Directions :: Copy every line of the material below word for word, changing nothing.

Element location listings
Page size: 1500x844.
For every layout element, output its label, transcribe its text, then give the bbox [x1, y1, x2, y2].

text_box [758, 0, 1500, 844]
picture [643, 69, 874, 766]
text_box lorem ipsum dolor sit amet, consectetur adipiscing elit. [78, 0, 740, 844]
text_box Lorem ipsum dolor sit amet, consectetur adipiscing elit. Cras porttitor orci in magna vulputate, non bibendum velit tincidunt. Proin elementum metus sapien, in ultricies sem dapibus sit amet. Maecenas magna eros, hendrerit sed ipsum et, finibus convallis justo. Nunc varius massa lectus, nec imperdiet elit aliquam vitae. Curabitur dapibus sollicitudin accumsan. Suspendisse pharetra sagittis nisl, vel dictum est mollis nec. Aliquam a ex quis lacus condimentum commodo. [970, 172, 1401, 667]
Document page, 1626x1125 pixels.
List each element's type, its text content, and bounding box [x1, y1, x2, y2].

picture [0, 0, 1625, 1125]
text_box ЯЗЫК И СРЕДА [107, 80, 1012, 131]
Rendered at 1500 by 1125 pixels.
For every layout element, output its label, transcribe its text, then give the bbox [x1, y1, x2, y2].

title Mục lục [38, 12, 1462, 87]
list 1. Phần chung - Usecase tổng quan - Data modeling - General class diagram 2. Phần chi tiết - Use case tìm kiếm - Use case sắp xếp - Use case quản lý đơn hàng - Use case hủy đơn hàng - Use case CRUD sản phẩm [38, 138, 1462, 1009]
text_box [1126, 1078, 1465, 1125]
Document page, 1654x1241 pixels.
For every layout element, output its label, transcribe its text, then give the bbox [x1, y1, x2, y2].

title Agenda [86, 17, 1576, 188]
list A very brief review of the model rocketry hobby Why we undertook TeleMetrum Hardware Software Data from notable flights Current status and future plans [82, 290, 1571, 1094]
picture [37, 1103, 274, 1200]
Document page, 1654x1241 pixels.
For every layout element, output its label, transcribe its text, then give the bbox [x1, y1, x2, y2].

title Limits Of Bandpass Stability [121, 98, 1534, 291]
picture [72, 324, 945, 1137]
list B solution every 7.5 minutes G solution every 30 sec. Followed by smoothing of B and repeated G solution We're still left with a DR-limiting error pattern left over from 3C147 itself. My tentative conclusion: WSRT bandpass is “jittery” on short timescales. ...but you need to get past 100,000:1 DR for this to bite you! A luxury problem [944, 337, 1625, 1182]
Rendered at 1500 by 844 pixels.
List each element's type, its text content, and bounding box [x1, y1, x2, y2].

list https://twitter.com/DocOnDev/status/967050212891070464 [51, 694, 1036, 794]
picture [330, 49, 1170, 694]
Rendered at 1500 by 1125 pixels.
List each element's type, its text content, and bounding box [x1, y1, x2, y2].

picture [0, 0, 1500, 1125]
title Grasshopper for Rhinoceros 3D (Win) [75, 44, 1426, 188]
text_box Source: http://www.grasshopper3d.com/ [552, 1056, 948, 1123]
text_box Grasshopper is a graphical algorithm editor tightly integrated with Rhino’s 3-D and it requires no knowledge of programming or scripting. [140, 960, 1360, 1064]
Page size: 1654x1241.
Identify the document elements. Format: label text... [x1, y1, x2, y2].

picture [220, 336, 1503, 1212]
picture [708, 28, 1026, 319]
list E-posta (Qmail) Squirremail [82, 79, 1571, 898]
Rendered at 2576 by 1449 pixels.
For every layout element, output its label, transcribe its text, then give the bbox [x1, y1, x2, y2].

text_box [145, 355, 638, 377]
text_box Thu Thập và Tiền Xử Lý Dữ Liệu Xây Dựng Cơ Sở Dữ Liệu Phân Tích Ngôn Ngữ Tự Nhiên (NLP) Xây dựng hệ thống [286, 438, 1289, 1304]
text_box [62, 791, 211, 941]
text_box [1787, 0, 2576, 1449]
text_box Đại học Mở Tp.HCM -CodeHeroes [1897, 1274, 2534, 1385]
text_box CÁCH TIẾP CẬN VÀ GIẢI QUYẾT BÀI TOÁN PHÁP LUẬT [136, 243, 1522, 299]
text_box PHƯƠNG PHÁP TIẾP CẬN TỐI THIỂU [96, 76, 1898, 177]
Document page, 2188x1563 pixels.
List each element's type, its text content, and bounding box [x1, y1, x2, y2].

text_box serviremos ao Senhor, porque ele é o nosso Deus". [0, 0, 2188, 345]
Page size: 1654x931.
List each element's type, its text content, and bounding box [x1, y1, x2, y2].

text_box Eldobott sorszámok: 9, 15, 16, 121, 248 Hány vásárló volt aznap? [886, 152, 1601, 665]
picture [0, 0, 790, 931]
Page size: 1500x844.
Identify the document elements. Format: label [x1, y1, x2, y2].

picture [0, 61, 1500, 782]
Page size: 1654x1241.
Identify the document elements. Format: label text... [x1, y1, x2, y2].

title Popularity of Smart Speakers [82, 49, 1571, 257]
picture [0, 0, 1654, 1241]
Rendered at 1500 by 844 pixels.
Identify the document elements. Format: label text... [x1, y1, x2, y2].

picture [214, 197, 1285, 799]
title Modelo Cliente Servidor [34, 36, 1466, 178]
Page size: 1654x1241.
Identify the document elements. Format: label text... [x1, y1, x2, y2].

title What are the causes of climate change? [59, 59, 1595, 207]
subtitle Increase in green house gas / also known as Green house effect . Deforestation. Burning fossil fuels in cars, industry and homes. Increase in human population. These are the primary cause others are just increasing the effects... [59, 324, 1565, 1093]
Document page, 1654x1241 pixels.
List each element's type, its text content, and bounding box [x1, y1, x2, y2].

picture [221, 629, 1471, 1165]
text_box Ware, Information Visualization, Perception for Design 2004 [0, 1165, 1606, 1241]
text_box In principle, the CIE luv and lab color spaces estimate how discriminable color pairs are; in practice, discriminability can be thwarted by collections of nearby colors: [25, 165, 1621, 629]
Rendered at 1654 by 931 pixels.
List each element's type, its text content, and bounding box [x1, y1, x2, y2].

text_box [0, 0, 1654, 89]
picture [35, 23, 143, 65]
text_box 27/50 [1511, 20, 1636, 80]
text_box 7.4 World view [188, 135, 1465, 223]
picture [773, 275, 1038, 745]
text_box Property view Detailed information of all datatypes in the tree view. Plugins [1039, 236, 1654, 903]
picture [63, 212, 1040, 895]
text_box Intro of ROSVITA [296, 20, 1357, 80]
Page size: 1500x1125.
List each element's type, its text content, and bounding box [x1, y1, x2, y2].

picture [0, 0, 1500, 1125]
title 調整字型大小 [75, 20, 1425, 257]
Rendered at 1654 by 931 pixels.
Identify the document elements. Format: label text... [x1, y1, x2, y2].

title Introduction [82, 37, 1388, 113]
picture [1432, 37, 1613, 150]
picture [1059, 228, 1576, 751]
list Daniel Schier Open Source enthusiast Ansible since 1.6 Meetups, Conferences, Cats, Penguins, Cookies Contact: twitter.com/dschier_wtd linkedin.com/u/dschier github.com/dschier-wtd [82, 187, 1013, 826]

The output ::
Page size: 1500x844.
For every layout element, output its label, transcribe its text, then give the bbox [x1, y1, x2, y2].

text_box [758, 0, 1500, 844]
picture [643, 69, 874, 766]
text_box lorem ipsum dolor sit amet, consectetur adipiscing elit. [78, 0, 740, 844]
text_box Lorem ipsum dolor sit amet, consectetur adipiscing elit. Cras porttitor orci in magna vulputate, non bibendum velit tincidunt. Proin elementum metus sapien, in ultricies sem dapibus sit amet. Maecenas magna eros, hendrerit sed ipsum et, finibus convallis justo. Nunc varius massa lectus, nec imperdiet elit aliquam vitae. Curabitur dapibus sollicitudin accumsan. Suspendisse pharetra sagittis nisl, vel dictum est mollis nec. Aliquam a ex quis lacus condimentum commodo. [970, 172, 1401, 667]
Document page, 1626x1125 pixels.
List each element's type, its text content, and bounding box [x1, y1, x2, y2].

picture [0, 0, 1625, 1125]
text_box ЯЗЫК И СРЕДА [107, 80, 1012, 131]
Rendered at 1500 by 1125 pixels.
For every layout element, output its label, transcribe its text, then give the bbox [x1, y1, x2, y2].

title Mục lục [38, 12, 1462, 87]
list 1. Phần chung - Usecase tổng quan - Data modeling - General class diagram 2. Phần chi tiết - Use case tìm kiếm - Use case sắp xếp - Use case quản lý đơn hàng - Use case hủy đơn hàng - Use case CRUD sản phẩm [38, 138, 1462, 1009]
text_box [1126, 1078, 1465, 1125]
Document page, 1654x1241 pixels.
For every layout element, output its label, transcribe its text, then give the bbox [x1, y1, x2, y2].

title Agenda [86, 17, 1576, 188]
list A very brief review of the model rocketry hobby Why we undertook TeleMetrum Hardware Software Data from notable flights Current status and future plans [82, 290, 1571, 1094]
picture [37, 1103, 274, 1200]
Document page, 1654x1241 pixels.
For every layout element, output its label, transcribe its text, then give the bbox [x1, y1, x2, y2].

title Limits Of Bandpass Stability [121, 98, 1534, 291]
picture [72, 324, 945, 1137]
list B solution every 7.5 minutes G solution every 30 sec. Followed by smoothing of B and repeated G solution We're still left with a DR-limiting error pattern left over from 3C147 itself. My tentative conclusion: WSRT bandpass is “jittery” on short timescales. ...but you need to get past 100,000:1 DR for this to bite you! A luxury problem [944, 337, 1625, 1182]
Rendered at 1500 by 844 pixels.
List each element's type, its text content, and bounding box [x1, y1, x2, y2].

list https://twitter.com/DocOnDev/status/967050212891070464 [51, 694, 1036, 794]
picture [330, 49, 1170, 694]
Rendered at 1500 by 1125 pixels.
List each element's type, its text content, and bounding box [x1, y1, x2, y2].

picture [0, 0, 1500, 1125]
title Grasshopper for Rhinoceros 3D (Win) [75, 44, 1426, 188]
text_box Source: http://www.grasshopper3d.com/ [552, 1056, 948, 1123]
text_box Grasshopper is a graphical algorithm editor tightly integrated with Rhino’s 3-D and it requires no knowledge of programming or scripting. [140, 960, 1360, 1064]
Page size: 1654x1241.
Identify the document elements. Format: label text... [x1, y1, x2, y2].

picture [220, 336, 1503, 1212]
picture [708, 28, 1026, 319]
list E-posta (Qmail) Squirremail [82, 79, 1571, 898]
Rendered at 2576 by 1449 pixels.
For every layout element, output its label, transcribe its text, then give the bbox [x1, y1, x2, y2].

text_box [145, 355, 638, 377]
text_box Thu Thập và Tiền Xử Lý Dữ Liệu Xây Dựng Cơ Sở Dữ Liệu Phân Tích Ngôn Ngữ Tự Nhiên (NLP) Xây dựng hệ thống [286, 438, 1289, 1304]
text_box [62, 791, 211, 941]
text_box [1787, 0, 2576, 1449]
text_box Đại học Mở Tp.HCM -CodeHeroes [1897, 1274, 2534, 1385]
text_box CÁCH TIẾP CẬN VÀ GIẢI QUYẾT BÀI TOÁN PHÁP LUẬT [136, 243, 1522, 299]
text_box PHƯƠNG PHÁP TIẾP CẬN TỐI THIỂU [96, 76, 1898, 177]
Document page, 2188x1563 pixels.
List each element's type, its text content, and bounding box [x1, y1, x2, y2].

text_box serviremos ao Senhor, porque ele é o nosso Deus". [0, 0, 2188, 345]
Page size: 1654x931.
List each element's type, its text content, and bounding box [x1, y1, x2, y2].

text_box Eldobott sorszámok: 9, 15, 16, 121, 248 Hány vásárló volt aznap? [886, 152, 1601, 665]
picture [0, 0, 790, 931]
Page size: 1500x844.
Identify the document elements. Format: label [x1, y1, x2, y2].

picture [0, 61, 1500, 782]
Page size: 1654x1241.
Identify the document elements. Format: label text... [x1, y1, x2, y2].

title Popularity of Smart Speakers [82, 49, 1571, 257]
picture [0, 0, 1654, 1241]
Rendered at 1500 by 844 pixels.
Identify the document elements. Format: label text... [x1, y1, x2, y2].

picture [214, 197, 1285, 799]
title Modelo Cliente Servidor [34, 36, 1466, 178]
Page size: 1654x1241.
Identify the document elements. Format: label text... [x1, y1, x2, y2].

title What are the causes of climate change? [59, 59, 1595, 207]
subtitle Increase in green house gas / also known as Green house effect . Deforestation. Burning fossil fuels in cars, industry and homes. Increase in human population. These are the primary cause others are just increasing the effects... [59, 324, 1565, 1093]
Document page, 1654x1241 pixels.
List each element's type, its text content, and bounding box [x1, y1, x2, y2].

picture [221, 629, 1471, 1165]
text_box Ware, Information Visualization, Perception for Design 2004 [0, 1165, 1606, 1241]
text_box In principle, the CIE luv and lab color spaces estimate how discriminable color pairs are; in practice, discriminability can be thwarted by collections of nearby colors: [25, 165, 1621, 629]
Rendered at 1654 by 931 pixels.
List each element's type, its text content, and bounding box [x1, y1, x2, y2].

text_box [0, 0, 1654, 89]
picture [35, 23, 143, 65]
text_box 27/50 [1511, 20, 1636, 80]
text_box 7.4 World view [188, 135, 1465, 223]
picture [773, 275, 1038, 745]
text_box Property view Detailed information of all datatypes in the tree view. Plugins [1039, 236, 1654, 903]
picture [63, 212, 1040, 895]
text_box Intro of ROSVITA [296, 20, 1357, 80]
Page size: 1500x1125.
List each element's type, its text content, and bounding box [x1, y1, x2, y2].

picture [0, 0, 1500, 1125]
title 調整字型大小 [75, 20, 1425, 257]
Rendered at 1654 by 931 pixels.
Identify the document elements. Format: label text... [x1, y1, x2, y2].

title Introduction [82, 37, 1388, 113]
picture [1432, 37, 1613, 150]
picture [1059, 228, 1576, 751]
list Daniel Schier Open Source enthusiast Ansible since 1.6 Meetups, Conferences, Cats, Penguins, Cookies Contact: twitter.com/dschier_wtd linkedin.com/u/dschier github.com/dschier-wtd [82, 187, 1013, 826]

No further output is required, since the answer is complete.